EXCERPT:
┄┄┄┄┄┄

Transcriptomic analysis of gene expression in the RA-treated 2D and 3D cultures
RNA sequencing was used to analyze transcriptomic expression of differentially expressed genes (DEGs) in the 2D and 3D cultures differentiated with RA as above. Compared to the 2D cultured cells, a total of 1127 upregulated and 692 downregulated genes were identified in the 3D cultured cells (Fig. 2A; full list in Table S2). Consistent with the above changes in protein expression, the mRNA expression of TH was massively elevated in the 3D culture (by 81.8-fold; Fig. 2A). We could also validate the elevated expression of two additional DEGs, vesicular monoamine transporter 2 (VMAT2; also known as SLC18A2) and dopa decarboxylase (DDC), by western blotting for the proteins encoded by the genes (Fig. 2B). The DEGs were enriched in categories such as extracellular matrix, glycolytic process, canonical glycolysis, plasma membrane and response to hypoxia, as suggested by gene ontology (GO) biological function analysis (Fig. 2C). Kyoto Encyclopedia of Genes and Genomes (KEGG) pathway analysis suggested that the DEGs were enriched in categories such as cellular community, membrane transport, replication and repair, neurodegenerative disease, energy metabolism and nervous system (Fig. 2D). Gene set enrichment analysis (GSEA) revealed the enrichment of DEGs in dopaminergic neuron differentiation, dopaminergic synaptic transmission, extracellular matrix receptor interaction and neuroactive ligand–receptor interaction (Fig. 2E). Results of the dopaminergic synaptic signal pathway diagram of DEGs showed altered expressions in TH (elevated), DDC (elevated), VMAT1 (also known as SLC18A1) and VMAT2 (elevated), dopamine receptor D5 (DRD5; reduced), and electric potential and signal transduction-associated genes including calcium voltage-gated channel subunit alpha1 (CACNA1D; reduced) and protein kinase C gamma (PRKCG; elevated). Products of the first four DEGs are involved in presynaptic dopamine production and transport, while the others function in postsynaptic neurons (Fig. S2).

┄┄┄┄┄┄

PROBLEM STATEMENT: Continue the passage on the transcriptomic analysis of RA-treated 2D and 3D cultures, starting right after its final sentence.

[Saved data entries]
┄┄┄┄┄┄

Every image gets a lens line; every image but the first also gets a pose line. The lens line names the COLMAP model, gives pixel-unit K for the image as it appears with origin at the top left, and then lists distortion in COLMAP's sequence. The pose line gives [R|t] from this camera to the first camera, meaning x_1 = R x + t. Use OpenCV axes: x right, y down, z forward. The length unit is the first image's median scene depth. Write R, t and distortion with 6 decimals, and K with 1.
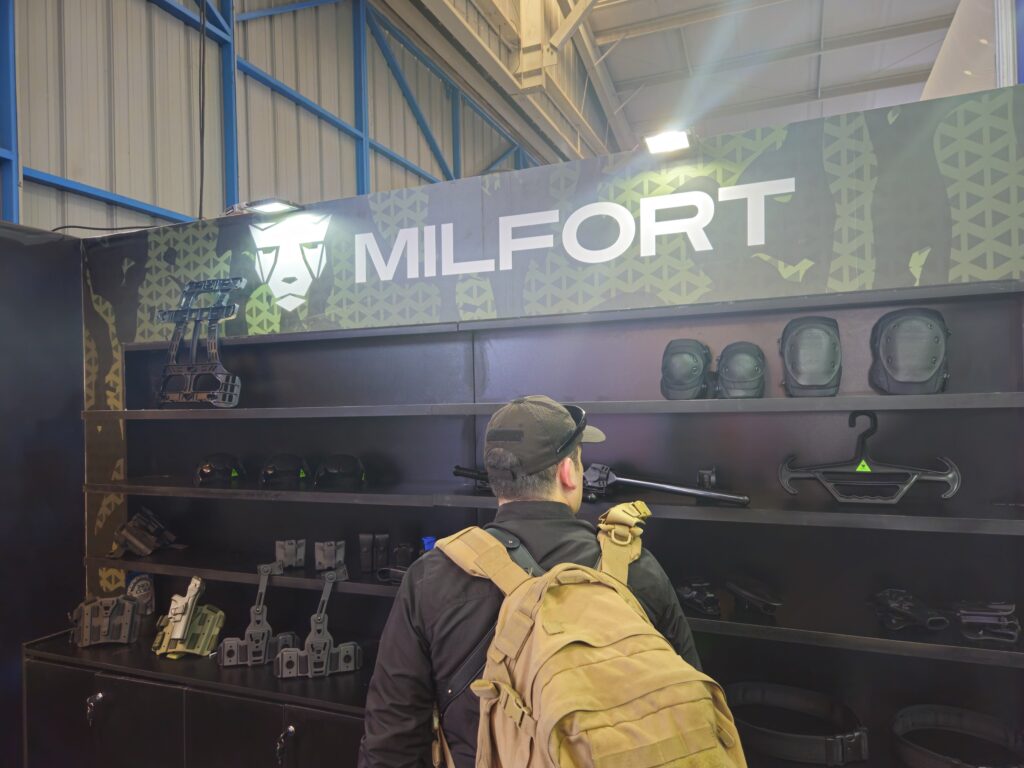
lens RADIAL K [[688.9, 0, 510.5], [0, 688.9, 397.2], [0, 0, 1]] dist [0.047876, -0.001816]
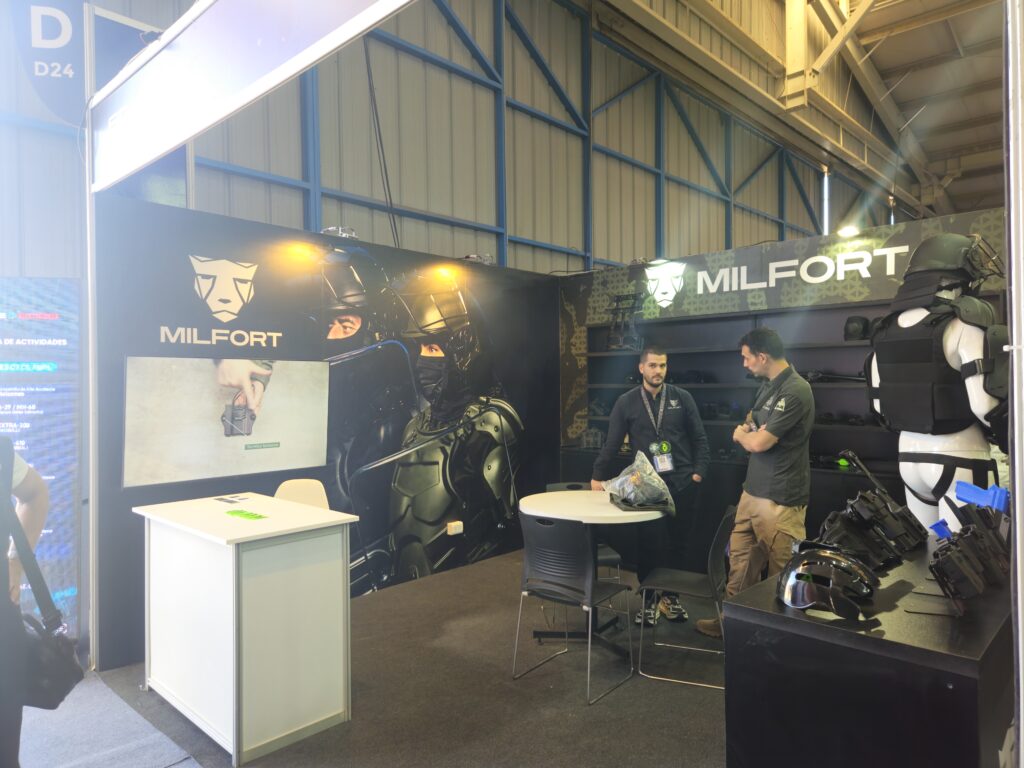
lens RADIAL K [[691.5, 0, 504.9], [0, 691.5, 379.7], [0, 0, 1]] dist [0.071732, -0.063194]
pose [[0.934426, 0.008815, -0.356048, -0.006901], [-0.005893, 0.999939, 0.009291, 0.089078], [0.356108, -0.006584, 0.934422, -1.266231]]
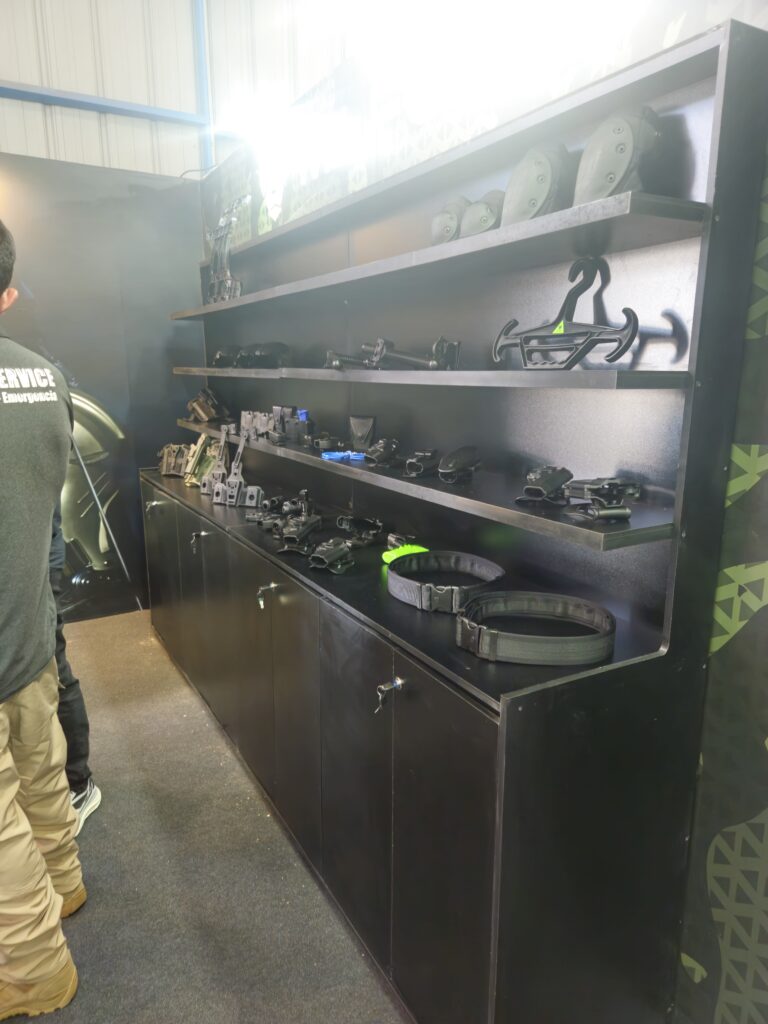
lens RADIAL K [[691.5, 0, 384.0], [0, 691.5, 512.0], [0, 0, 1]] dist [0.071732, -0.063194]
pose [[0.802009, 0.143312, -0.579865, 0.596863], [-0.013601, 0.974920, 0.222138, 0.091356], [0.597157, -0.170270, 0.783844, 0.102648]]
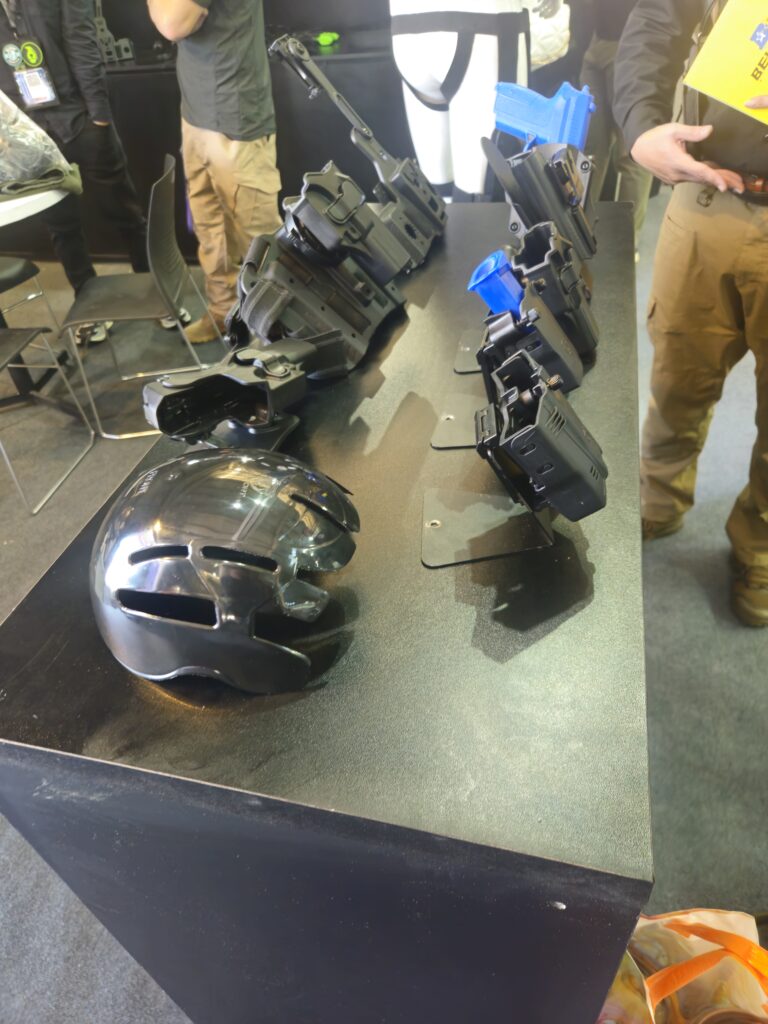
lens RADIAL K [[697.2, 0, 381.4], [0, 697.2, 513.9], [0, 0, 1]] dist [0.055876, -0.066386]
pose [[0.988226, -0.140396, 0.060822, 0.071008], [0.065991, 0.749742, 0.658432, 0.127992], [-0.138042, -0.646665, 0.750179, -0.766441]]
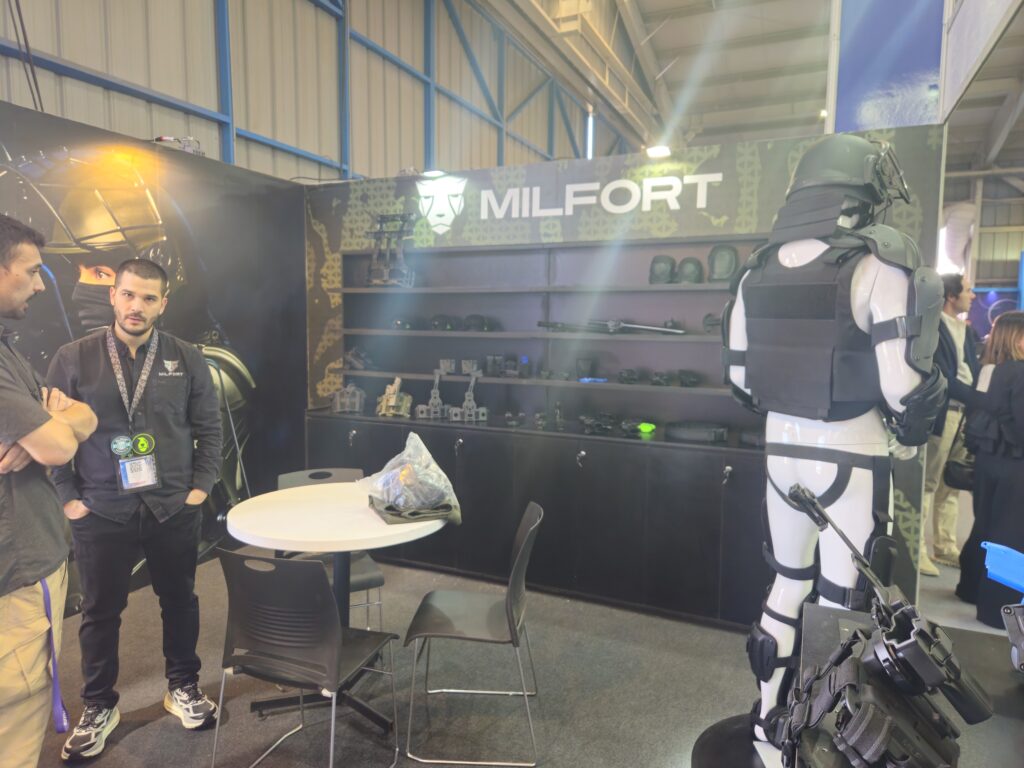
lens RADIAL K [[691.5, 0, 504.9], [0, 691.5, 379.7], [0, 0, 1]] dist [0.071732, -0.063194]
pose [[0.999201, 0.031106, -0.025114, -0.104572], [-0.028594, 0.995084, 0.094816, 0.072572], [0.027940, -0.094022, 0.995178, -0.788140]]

┄┄┄┄┄┄

TASK RESPONSE:
MPP+- and rotenone-induced α-synuclein pathologies in the 2D and 3D cultures
Cells of the 2D and 3D cultures were treated with classical neurotoxins, N-methyl-4-phenyl pyridine (MPP+) at 10 μM and rotenone at 0.5 μM, for 24 h. Western blot results for the 2D cells showed that the MPP+ treatment induced significant increase in levels of α-synuclein monomer and LMW oligomer (<75 kDa), but not in HMW oligomer (>75 kDa). The rotenone treatment induced no change in the α-synuclein forms. In contrast, neither MPP+ nor rotenone treatment changed the α-synuclein forms in the 3D culture (Fig. 3A). Western blot results for pS129-α-synuclein appeared to be different. Whereas the MPP+ treatment caused no changes, the rotenone treatment increased pS129-α-synuclein HMW oligomer, but not monomer/LMW oligomer, in the 2D cultures. In contrast, MPP+ and rotenone increased both pS129-α-synuclein forms in the 3D cultures (Fig. 3B). Comparing the baseline level in the 3D cells to that in the 2D cells, we observed that the proportion of monomer to total α-synuclein was elevated in the 3D cells (Fig. 3C). pS129-α-synuclein was largely present as a HMW oligomer in the 2D cells, while the forms existed roughly in similar abundance in the 3D cells (Fig. 3D).
Immunofluorescence analysis of α-synuclein in the 2D cultures showed that the protein was significantly elevated by the MPP+ treatment, but not by rotenone (Fig. 4A), which is consistent with the above western blot analysis results. However, immunofluorescence analysis of α-synuclein in the 3D constructs showed high background staining, probably resulting from the Matrigel nonspecific binding (Fig. S3). We thus used immunohistochemical (IHC) staining for the 3D constructs, from which there were much less background signal. Results showed an elevated aggregation area of α-synuclein immunopositivity upon treatment with either MPP+ or rotenone (Fig. 4B). We also prepared detergent-insoluble fractions and found that the insoluble α-synuclein level was increased by both treatments, mainly in the form of HMW oligomer (Fig. 4C). However, β-amyloid protein was not detectable in the fractions. Similar to α-synuclein (Fig. 3A), β-amyloid protein levels were not altered by the neurotoxin treatments in 3D cultures (Fig. S4A).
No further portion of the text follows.